Lorsque Theo Baker est arrivé à l'université de Stanford il y a quelques années, il a rejoint le journal étudiant, suivant le parcours de ses parents journalistes, Peter Baker, correspondant à la Maison Blanche pour , et Susan Glasser, écrivain pour

Grâce à ses reportages en tant qu'étudiant journaliste, il a finalement révélé une histoire sur des données manipulées dans le cadre des recherches en neurosciences du président de Stanford, Marc Tessier-Lavigne, qui ont contribué à la démission du président de l'université.

Le livre de Theo Baker, paru le 19 mai, y décrit Stanford comme un endroit où la proximité de la Silicon Valley donne naissance à un système parallèle d'influence, de recrutement et d'argent, les investisseurs cherchant à identifier les étudiants prometteurs presque dès leur arrivée sur le campus.

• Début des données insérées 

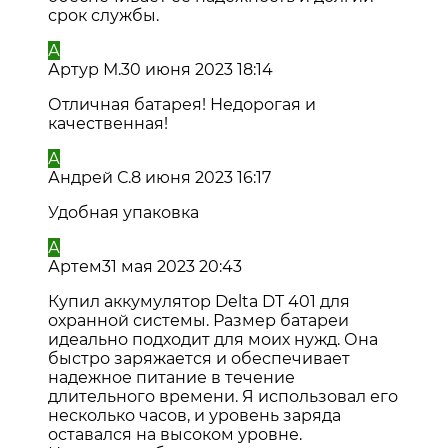
срок службы.
А
Артур М.
30 июня 2023 18:14
Отличная батарея! Недорогая и
качественная!
А
Андрей С.
8 июня 2023 16:17
Удобная упаковка
А
Артем
31 мая 2023 20:43
Купил аккумулятор Delta DT 401 для
охранной системы. Размер батареи
идеально подходит для моих нужд. Она
быстро заряжается и обеспечивает
надежное питание в течение
длительного времени. Я использовал его
несколько часов, и уровень заряда
оставался на высоком уровне.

Il a déclaré à l'animateur Steve Inskeep qu'il y avait « une sorte de Stanford à l'intérieur de Stanford », où les étudiants d'élite sont entraînés dans une « réalité alternative » d'excès et d'accès aux raccourcis.

Dans l’interview, il explique que Stanford n’est pas seulement une université mais aussi un pipeline où le statut et le pouvoir peuvent avoir autant d’importance que les idées.

Nous avons contacté l'Université de Stanford pour obtenir des commentaires et n'avons pas reçu de réponse.